# German war film challenges taboo - BBC



## Yrys (1 Apr 2008)

German war film challenges taboo



> He is a handsome, blond, young pilot - and he's not your typical baddie.
> 
> In the new film The Red Baron, which had its premiere in Berlin on Monday night, Germany's legendary flying ace, Manfred von Richthofen, is portrayed as an emotional,
> sensitive man. A replica of the Fokker triplane from World War I was planted outside the CineStar cinema in Berlin's Potsdamer Platz, as crowds gathered for
> ...




Link


----------



## Teddy Ruxpin (1 Apr 2008)

> The film, which cost 18m euros (£14m; $28m) to produce, also stars the British actor Joseph Fiennes as Capt Roy Brown, a Canadian pilot whose plane is shot down by Von Richthofen in their first aerial encounter.



Hmmm.  Methinks that Capt Brown was the pilot who was credited with shooting down Von Richthofen, not vice versa.  Sounds like an intersting flick, though.


----------



## Pat in Halifax (1 Jun 2010)

I know this is a REALLY old topic, but did I just see a quick advert on TV last night that this is being released on DVD and BR effective today??? I thought I kept up with all these types of films but completely missed it. Googled it and saw some trailers - will try to find it this weekend from my freindly neighbourhood Rogers Video. Any quick one-liner reviews out there...again aside from "outside" websites.


----------



## jollyjacktar (1 Jun 2010)

I got it from Pirate Bay.  It's not bad and I thought better than say "Flyboys".  Worth the rental at least.


----------



## Pat in Halifax (6 Jun 2010)

◆ **RECORDS PROVIDED**:
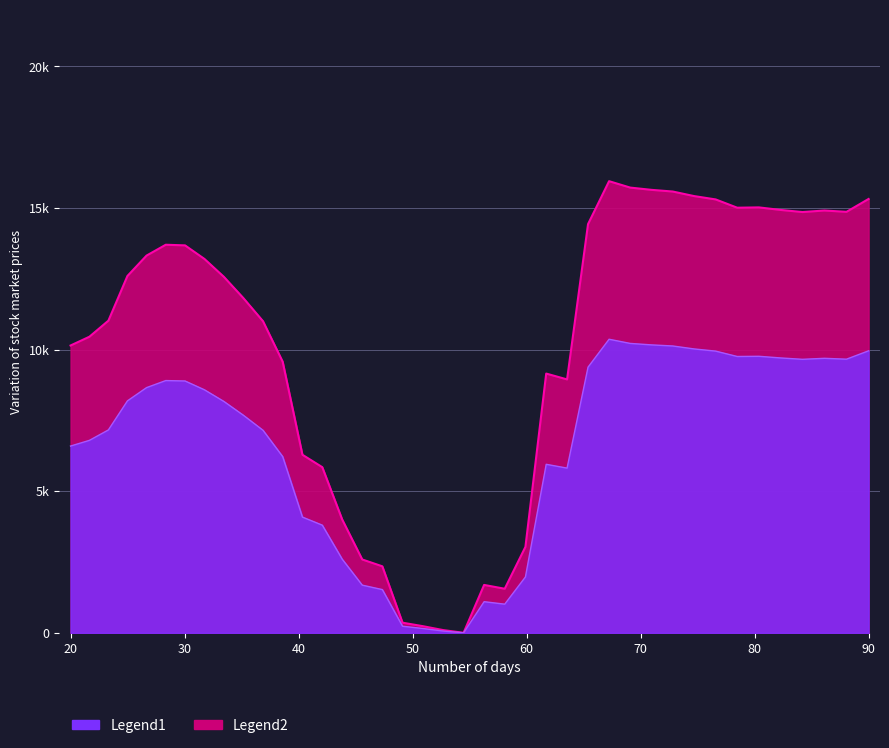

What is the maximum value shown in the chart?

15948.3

...

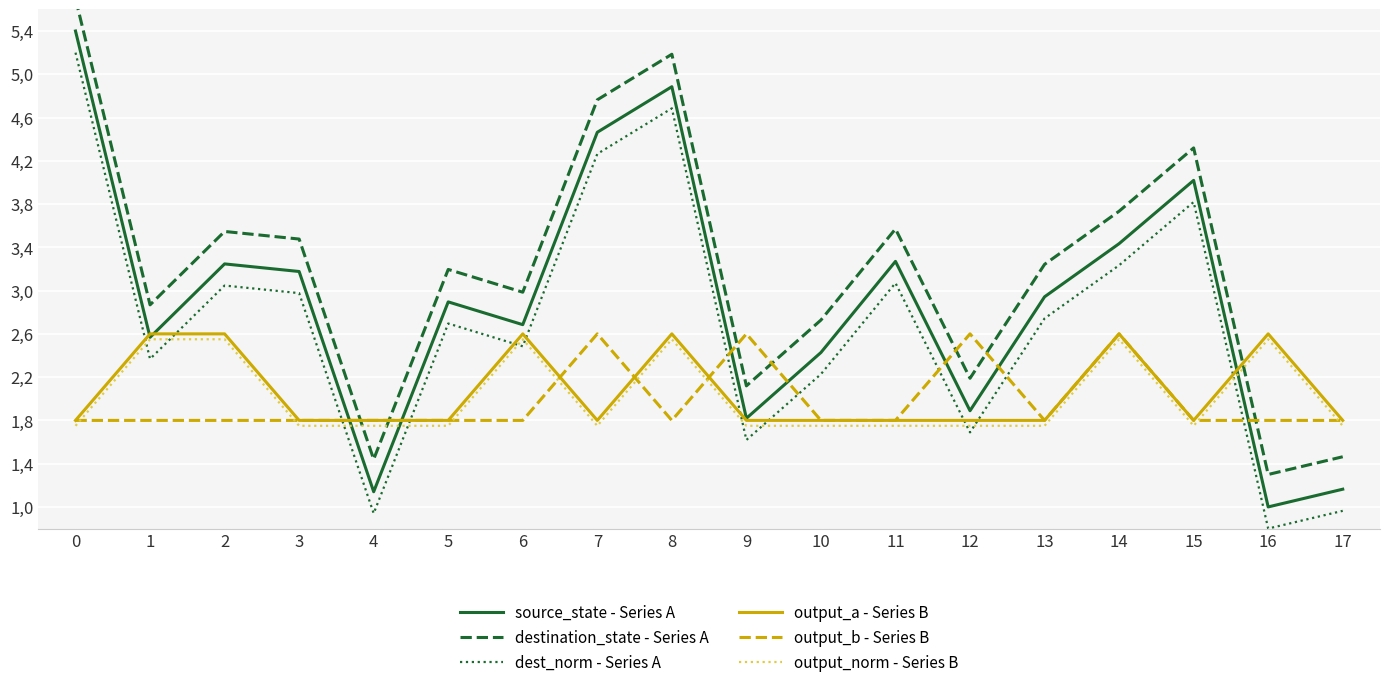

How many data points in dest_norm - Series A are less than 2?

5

◆ **ASSIGNMENT**:
According to the forum posts above on the German war film The Red Baron, how much did the film cost to produce?

◆ **SOLUTION TO THE EXERCISE**:
18m euros (£14m; $28m).